Ola Källenius verbessert sich von Platz 8 auf Platz 3. Seine mediale Präsenz ist von Elektrifizierung, Innovation und der Positionierung von Mercedes-Benz in einem schwierigen Marktumfeld geprägt. In einem Welt-Interview zur Wettbewerbsfähigkeit Europas wird er mit den Worten zitiert: „Wir stehen an einem Wendepunkt und müssen wirtschaftlichen Erfolg, Resilienz und Dekarbonisierung jetzt parallel erreichen.“
Daneben berichtet das Wall Street Journal über die grundsätzliche Bereitschaft von Mercedes-Benz, sich unter wirtschaftlich tragfähigen Bedingungen an der Verteidigungsproduktion zu beteiligen. Källenius erklärt, Europa müsse sein Verteidigungsprofil stärken. In deutscher Übersetzung lautet seine Aussage: „Sollten wir dabei eine positive Rolle spielen können, wären wir dazu bereit.“
Juristische Entlastung und Übernahmekampf: Anderson und Orlopp auf den Plätzen 4 und 5
Bill Anderson bleibt auf Platz 4. Im Mittelpunkt der Berichterstattung steht erneut der Glyphosat-Rechtsstreit, allerdings mit deutlich besseren Vorzeichen als im vergangenen Quartal: Unter anderem greifen Handelsblatt und CNBC die Entscheidung des Obersten Gerichtshofs der USA als wichtigen Schritt für Bayer auf, weil sie die Position des Konzerns in einem Teil der Verfahren stärkt und die langjährigen Rechtsrisiken begrenzen könnte. Daneben bleibt Andersons Umbau des Konzerns ein wichtiges Thema. FOCUS zitiert ihn mit den Worten: „Mein Ziel ist es, Bayer zum schlankesten, schnellsten und innovativsten Life-Science-Unternehmen der Welt zu machen.“ Der Beitrag ordnet die Aussage in seine Agenda ein, Hierarchien abzubauen, Entscheidungen stärker in eigenverantwortliche Teams zu verlagern und Abläufe zu beschleunigen.

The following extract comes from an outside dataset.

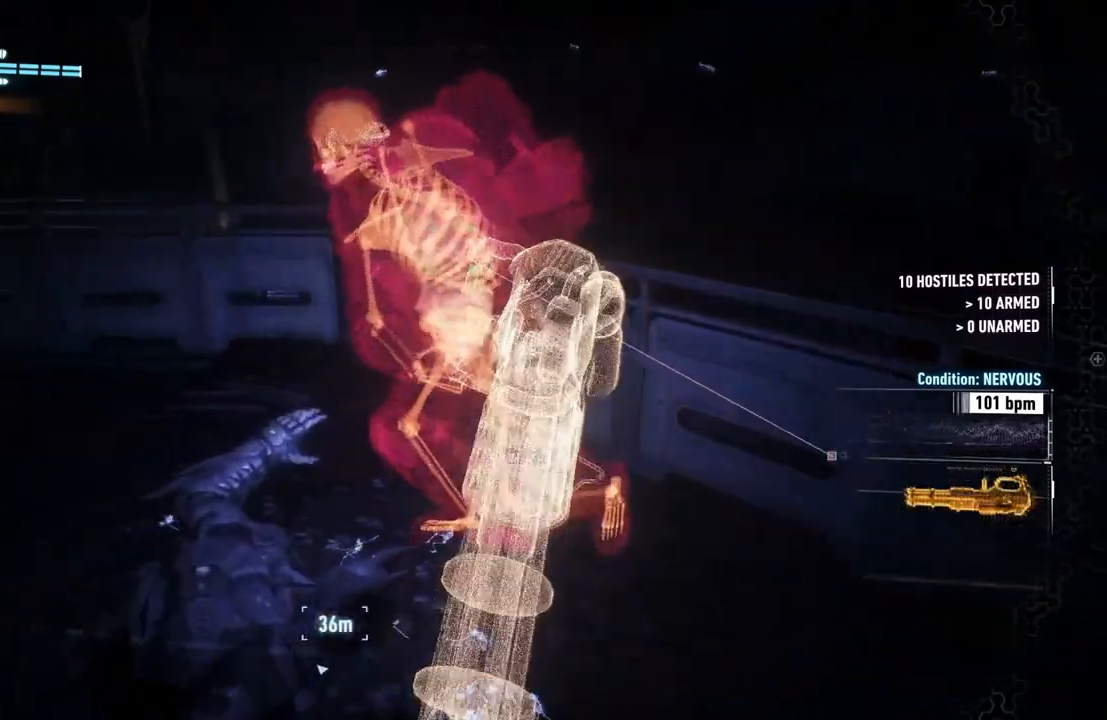
{"buttons": ["X"], "left_stick": "center", "right_stick": "center", "events": [[33, "X", "down"], [167, "X", "up"], [250, "X", "down"], [367, "X", "up"], [450, "X", "down"]]}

Bettina Orlopp folgt auf Platz 5. Die Berichterstattung über die Commerzbank-Chefin wird vor allem vom Übernahmeringen mit UniCredit geprägt. Orlopp wirbt dabei öffentlich für die Eigenständigkeit des Instituts und sucht die Unterstützung der Aktionär:innen. n-tv zitiert sie aus der gemeinsamen Stellungnahme von Vorstand und Aufsichtsrat: „Was die UniCredit als Zusammenschluss bezeichnet, erweist sich als Restrukturierungsvorschlag, der massiv in unser bewährtes und profitables Geschäftsmodell eingreifen würde.“ Das Handelsblatt greift zudem ihren direkten Appell an die Aktionär:innen auf, während die WirtschaftsWoche ihre offensive Rolle im Abwehrkampf hervorhebt. Im Fokus stehen damit die Zukunft der Commerzbank, die Bewertung des Angebots und die Eigenständigkeit des Instituts.
Die weiteren Platzierungen im Top-10-Ranking: Christian Klein von SAP auf Platz 6, Christian Sewing von der Deutschen Bank auf Platz 7, Bjørn Gulden von Adidas auf Platz 8, Timotheus Höttges von der Deutschen Telekom auf Platz 9 und Markus Kamieth von BASF auf Platz 10.
Für das CEO-Impact-Ranking werteten die Media-Intelligence-Expert:innen von UNICEPTA im zweiten Quartal 2026 2.975 Beiträge aus 116 deutschen und internationalen Print- und Online-Quellen aus, die zwischen April und Juni 2026 erschienen sind. Das Ranking basiert auf Ergebnissen aus dem UNICEPTA DAX-Benchmark. Dieser erfasst kontinuierlich die mediale Präsenz aller DAX-Konzerne und ihrer CEOs sowie Rezeptionswahrscheinlichkeit, Fokus und Tonalität der Berichterstattung.